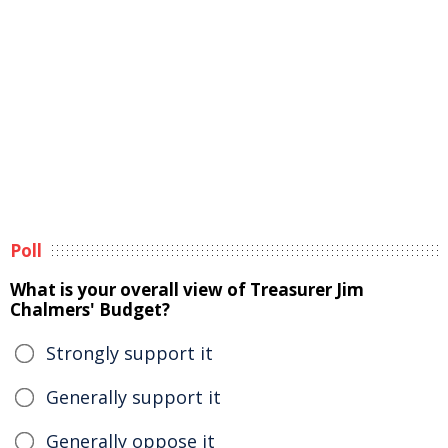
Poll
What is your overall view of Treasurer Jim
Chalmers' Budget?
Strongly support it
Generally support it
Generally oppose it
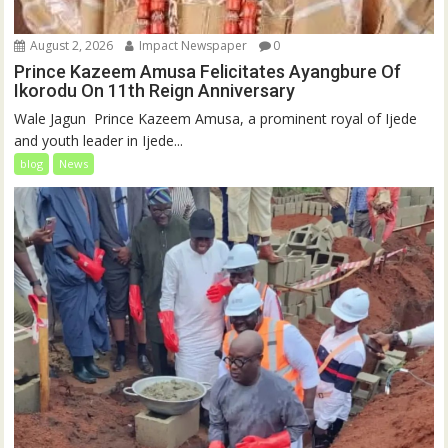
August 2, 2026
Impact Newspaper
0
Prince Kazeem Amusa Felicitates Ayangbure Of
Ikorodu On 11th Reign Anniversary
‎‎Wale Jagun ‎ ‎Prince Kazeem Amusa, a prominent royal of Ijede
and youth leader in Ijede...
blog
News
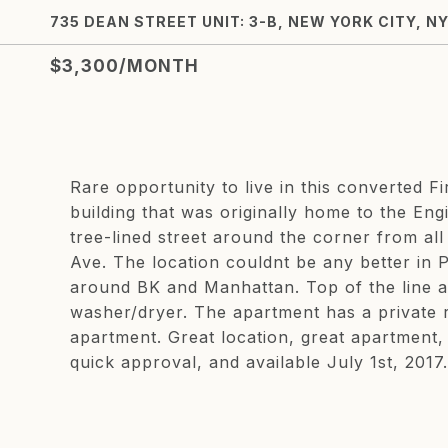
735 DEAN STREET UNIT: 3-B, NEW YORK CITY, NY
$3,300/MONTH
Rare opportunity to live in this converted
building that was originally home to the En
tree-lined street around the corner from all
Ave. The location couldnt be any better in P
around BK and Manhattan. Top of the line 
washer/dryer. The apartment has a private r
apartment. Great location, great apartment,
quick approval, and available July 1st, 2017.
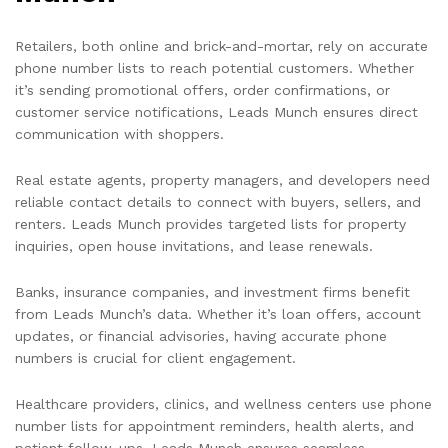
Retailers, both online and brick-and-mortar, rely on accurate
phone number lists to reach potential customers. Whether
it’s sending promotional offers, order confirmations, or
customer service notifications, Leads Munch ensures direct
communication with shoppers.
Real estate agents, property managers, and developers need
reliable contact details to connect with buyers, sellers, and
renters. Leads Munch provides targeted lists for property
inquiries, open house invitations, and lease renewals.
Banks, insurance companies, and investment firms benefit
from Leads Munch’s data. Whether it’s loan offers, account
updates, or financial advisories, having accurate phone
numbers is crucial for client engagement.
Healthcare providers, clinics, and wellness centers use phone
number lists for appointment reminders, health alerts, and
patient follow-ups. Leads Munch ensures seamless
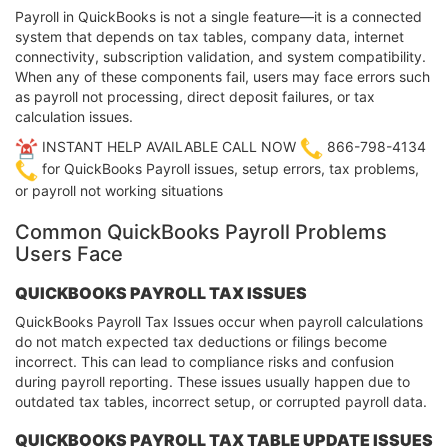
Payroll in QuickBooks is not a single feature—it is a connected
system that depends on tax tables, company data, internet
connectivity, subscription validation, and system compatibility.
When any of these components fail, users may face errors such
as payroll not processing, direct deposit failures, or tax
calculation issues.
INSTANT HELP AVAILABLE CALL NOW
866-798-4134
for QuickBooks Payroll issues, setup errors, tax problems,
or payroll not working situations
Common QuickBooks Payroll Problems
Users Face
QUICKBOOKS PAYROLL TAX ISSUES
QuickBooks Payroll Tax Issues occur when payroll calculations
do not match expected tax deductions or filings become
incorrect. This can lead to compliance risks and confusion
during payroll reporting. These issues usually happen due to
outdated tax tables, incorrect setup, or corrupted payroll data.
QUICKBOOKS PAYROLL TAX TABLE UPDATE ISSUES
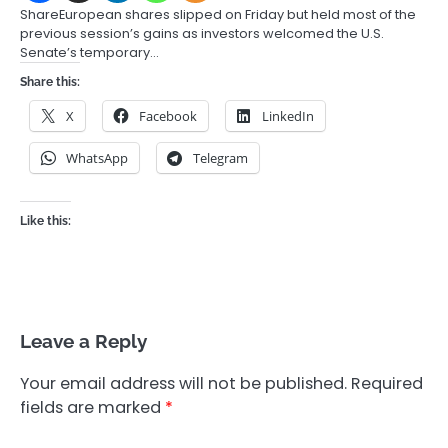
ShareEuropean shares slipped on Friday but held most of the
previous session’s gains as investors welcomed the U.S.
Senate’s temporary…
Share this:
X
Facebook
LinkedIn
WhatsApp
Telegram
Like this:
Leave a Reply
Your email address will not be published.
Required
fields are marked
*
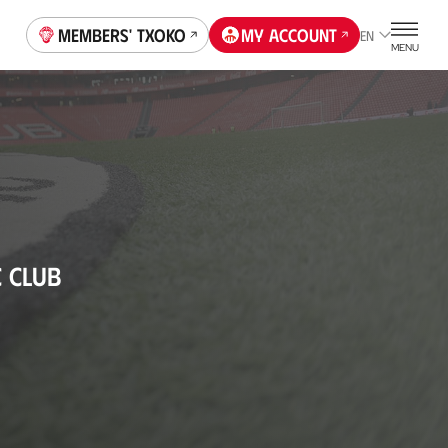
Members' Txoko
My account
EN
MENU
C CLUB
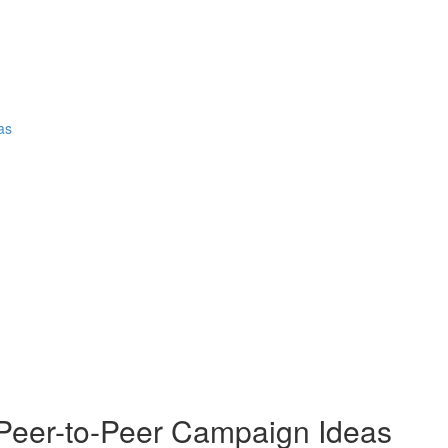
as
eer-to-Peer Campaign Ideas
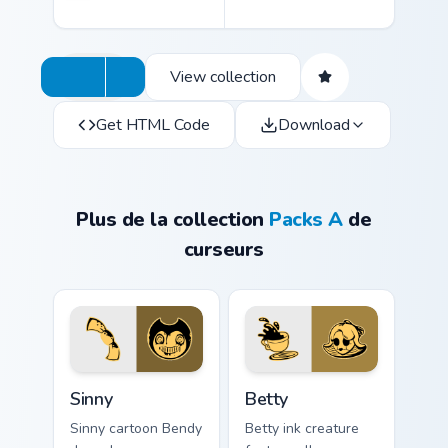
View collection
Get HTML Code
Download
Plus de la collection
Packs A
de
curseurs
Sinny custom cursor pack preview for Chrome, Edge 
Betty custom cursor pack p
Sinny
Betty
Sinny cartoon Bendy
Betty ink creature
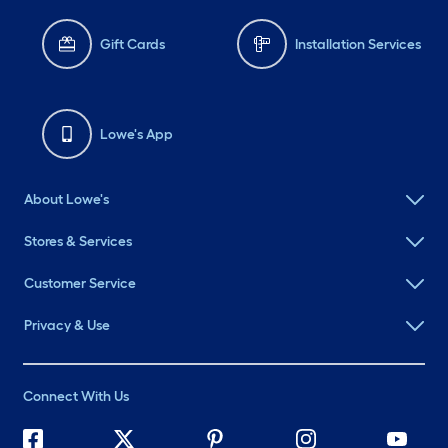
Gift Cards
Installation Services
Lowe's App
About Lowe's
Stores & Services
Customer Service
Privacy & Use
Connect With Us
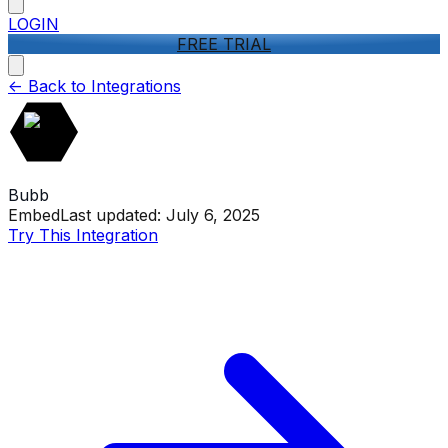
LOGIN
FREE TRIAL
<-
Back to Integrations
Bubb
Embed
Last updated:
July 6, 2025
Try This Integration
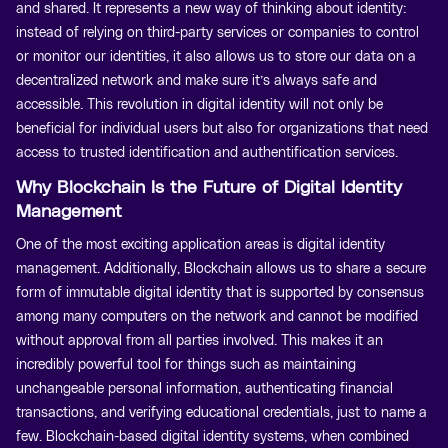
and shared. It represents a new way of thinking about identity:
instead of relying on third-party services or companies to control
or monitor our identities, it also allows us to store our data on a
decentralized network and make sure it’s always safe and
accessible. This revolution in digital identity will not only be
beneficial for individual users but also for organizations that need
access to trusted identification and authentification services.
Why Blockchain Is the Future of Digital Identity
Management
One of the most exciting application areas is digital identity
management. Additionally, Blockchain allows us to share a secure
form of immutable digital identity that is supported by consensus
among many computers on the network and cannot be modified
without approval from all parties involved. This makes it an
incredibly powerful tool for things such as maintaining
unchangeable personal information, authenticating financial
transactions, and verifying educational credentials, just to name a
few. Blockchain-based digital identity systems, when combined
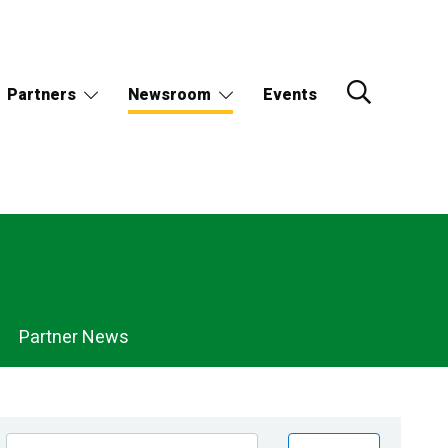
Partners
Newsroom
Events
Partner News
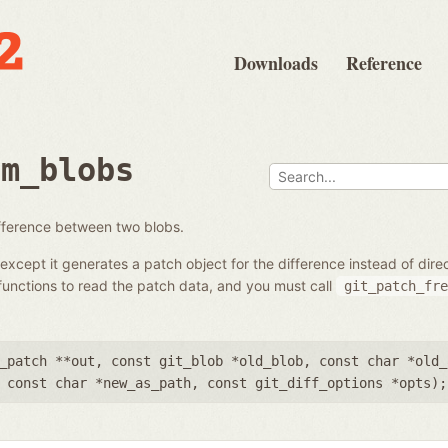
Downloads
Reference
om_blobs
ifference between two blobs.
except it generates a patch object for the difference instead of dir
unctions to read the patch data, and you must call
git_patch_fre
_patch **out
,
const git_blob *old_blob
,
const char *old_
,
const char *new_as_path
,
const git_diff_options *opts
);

* [DIRECTIONS FOR THIS TASK]:
Scan the listing above for the line that has "beneficial for individual", then copy exactly from that line through the line that has "among many computers".

* [ANSWER BOX]:
beneficial for individual users but also for organizations that need
access to trusted identification and authentification services.
Why Blockchain Is the Future of Digital Identity
Management
One of the most exciting application areas is digital identity
management. Additionally, Blockchain allows us to share a secure
form of immutable digital identity that is supported by consensus
among many computers on the network and cannot be modified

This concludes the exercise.